In other words, because I’m freshly seated as Chair of the Cultural Affairs, Tourism, Parks and Recreation Committee, it’s no wonder I stand in strong opposition to proposed budget cuts that affect, well, all of the above.
But the evidence is hard to ignore. The arts industry generates $25.7 billion worth of economic impact in New York State. The overall multiplier is 1.98, “which means that for every dollar in direct spending, another 98 cents of value is generated in the state’s economy.”
Even Milton Friedman would get pretty comfortable in a seat like that.
Just look at capital spending. Between 2003 and 2005, cultural institutions in New York City spent $1.4 billion on capital construction. This generated “an average of 3,460 full-time equivalent jobs in each of the three years.”
Yet funding for the New York State Council on the Arts could take a $7 million hit for the current fiscal year, and another $7 million for 2009-2010.
Meanwhile, state support for zoos, botanical gardens and aquariums would disappear under the proposed executive budget. That could mean massive layoffs at a place like the Bronx Zoo, where 38% of full-time staff and 80% of part-time staff live in the borough … and don’t forget the porcupines.
The point is that museums and “living museums” have always been an incubator for real growth – not the watch-my-stock-portfolio-boom kind of growth, but rather the one that produces jobs, creates linkages with local business, and expands education for our kids.
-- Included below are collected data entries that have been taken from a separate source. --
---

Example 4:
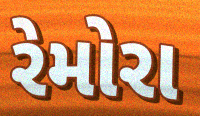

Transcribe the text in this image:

રેમોરા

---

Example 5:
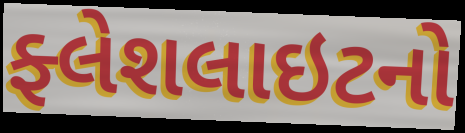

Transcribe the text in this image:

ફ્લેશલાઇટનો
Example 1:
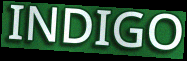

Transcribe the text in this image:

INDIGO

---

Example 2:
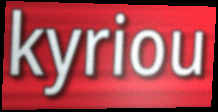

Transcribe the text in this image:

kyriou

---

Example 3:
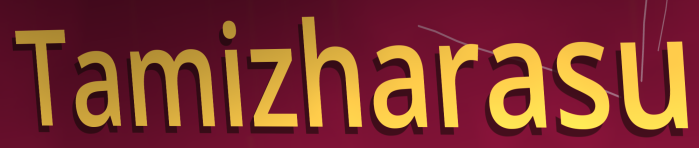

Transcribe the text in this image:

Tamizharasu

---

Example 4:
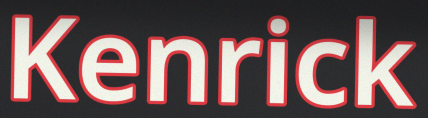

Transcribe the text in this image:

Kenrick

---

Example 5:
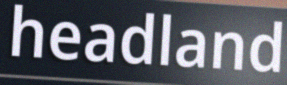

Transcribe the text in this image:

headland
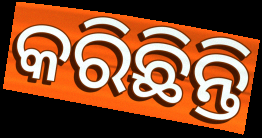
କରିଛିନ୍ତି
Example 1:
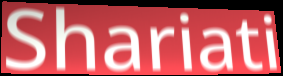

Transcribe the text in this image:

Shariati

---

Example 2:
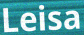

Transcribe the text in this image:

Leisa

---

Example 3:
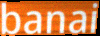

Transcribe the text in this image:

banai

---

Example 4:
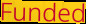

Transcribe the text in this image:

Funded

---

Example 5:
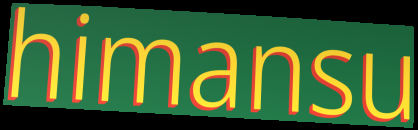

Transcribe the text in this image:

himansu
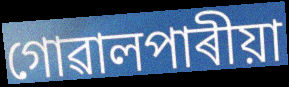
গোৱালপাৰীয়া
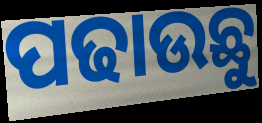
ପଢାଉଛୁ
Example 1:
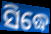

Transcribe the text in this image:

ସିଦ୍ଧେ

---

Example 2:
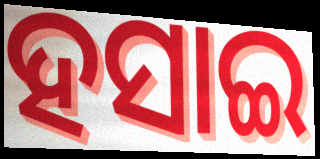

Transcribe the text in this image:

ହସାଇ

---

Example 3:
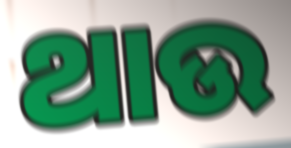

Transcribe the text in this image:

ଥାଉ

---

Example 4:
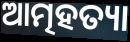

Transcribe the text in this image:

ଆତ୍ମହତ୍ୟା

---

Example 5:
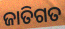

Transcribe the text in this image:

ଜାତିଗତ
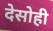
देसोही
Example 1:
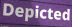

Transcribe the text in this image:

Depicted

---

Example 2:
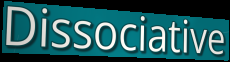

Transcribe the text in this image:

Dissociative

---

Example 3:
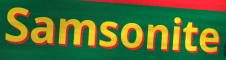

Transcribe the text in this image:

Samsonite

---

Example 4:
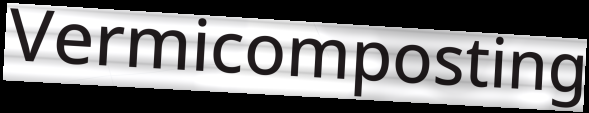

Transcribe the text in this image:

Vermicomposting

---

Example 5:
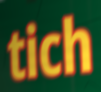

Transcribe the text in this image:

tich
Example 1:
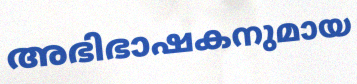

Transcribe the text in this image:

അഭിഭാഷകനുമായ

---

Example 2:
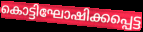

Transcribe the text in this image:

കൊട്ടിഘോഷിക്കപ്പെട്ട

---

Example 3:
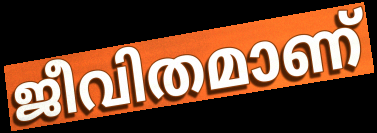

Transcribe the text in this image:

ജീവിതമാണ്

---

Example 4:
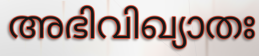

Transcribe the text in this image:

അഭിവിഖ്യാതഃ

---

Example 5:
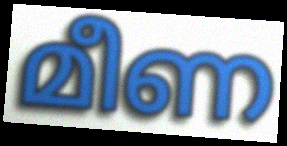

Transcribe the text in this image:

മീണ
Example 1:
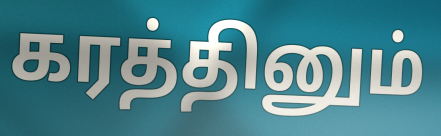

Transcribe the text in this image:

All the more important for our kids, who keep getting squeezed out of valuable art space in their public schools.
In order to restore some of these critical investments, I stand with a large number of my legislative colleagues in support of more progressive taxation. The wealthiest households in our state have taken a vacation from reality these past few decades, and must pay their fare share.
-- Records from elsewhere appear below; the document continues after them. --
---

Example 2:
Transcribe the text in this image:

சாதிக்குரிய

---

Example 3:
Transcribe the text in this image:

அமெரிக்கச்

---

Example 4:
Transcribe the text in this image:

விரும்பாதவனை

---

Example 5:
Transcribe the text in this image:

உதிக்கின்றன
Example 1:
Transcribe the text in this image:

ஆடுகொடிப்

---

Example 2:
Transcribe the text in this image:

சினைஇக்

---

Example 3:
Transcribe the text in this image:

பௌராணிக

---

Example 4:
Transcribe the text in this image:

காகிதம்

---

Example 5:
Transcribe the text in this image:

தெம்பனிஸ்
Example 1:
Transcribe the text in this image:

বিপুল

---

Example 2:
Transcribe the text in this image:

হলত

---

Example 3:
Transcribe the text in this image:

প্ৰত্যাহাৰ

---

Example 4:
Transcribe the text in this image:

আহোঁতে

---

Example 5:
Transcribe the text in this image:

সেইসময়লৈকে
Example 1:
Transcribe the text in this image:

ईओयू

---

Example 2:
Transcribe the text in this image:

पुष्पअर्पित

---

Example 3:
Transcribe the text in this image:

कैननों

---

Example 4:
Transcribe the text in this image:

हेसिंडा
I will also advocate more support from the federal government – first and foremost on issues like housing and public health, but also as it relates to the arts. New Deal initiatives like the Federal Art Project and Federal Writers’ Project unleashed a great deal of hope and creativity in New York – whether it was murals (like those at WNYC) or life histories (here’s one from my own district).
Cultural treasures are born out of difficult times … but it often takes political will.
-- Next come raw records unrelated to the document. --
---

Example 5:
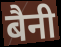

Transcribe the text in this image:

बैनी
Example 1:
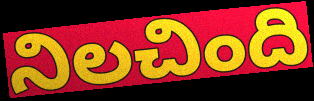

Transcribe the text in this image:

నిలచింది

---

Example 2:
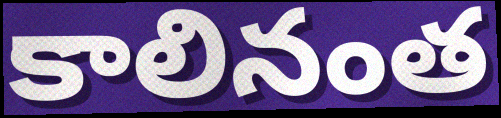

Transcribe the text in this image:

కాలినంత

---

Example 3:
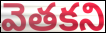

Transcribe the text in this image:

వెతకని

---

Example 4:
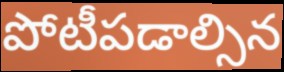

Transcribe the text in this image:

పోటీపడాల్సిన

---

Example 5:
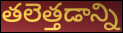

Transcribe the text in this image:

తలెత్తడాన్ని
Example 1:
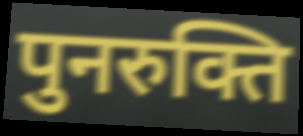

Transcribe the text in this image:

पुनरुक्ति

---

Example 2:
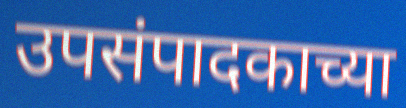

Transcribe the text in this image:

उपसंपादकाच्या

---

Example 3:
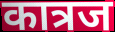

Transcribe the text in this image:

कात्रज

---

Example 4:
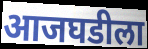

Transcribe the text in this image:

आजघडीला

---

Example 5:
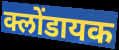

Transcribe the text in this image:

क्लोंडायक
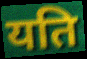
यति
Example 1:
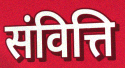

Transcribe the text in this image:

संवित्ति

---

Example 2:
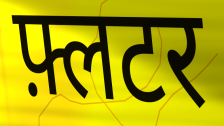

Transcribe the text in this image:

फ़्लटर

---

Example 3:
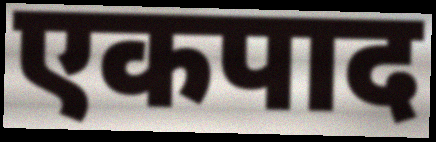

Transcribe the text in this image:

एकपाद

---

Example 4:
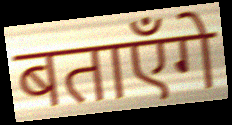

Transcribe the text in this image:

बताएँगे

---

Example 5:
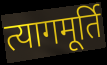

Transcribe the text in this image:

त्यागमूर्ति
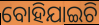
ବୋହିଯାଇଚି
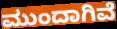
ಮುಂದಾಗಿವೆ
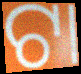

On February 3rd, Assemblymember Steve Englebright and I will convene a Joint Committee Meeting to discuss the proposed budget cuts. In the spirit of legislative reform, we are counting on bipartisan engagement and participation, and – perhaps for the first time in Albany history – soliciting YouTube commentary from organizations across the state. We want to make sure that even if you can’t make the trip to Albany – though carpooling is available! – that your voice will be heard.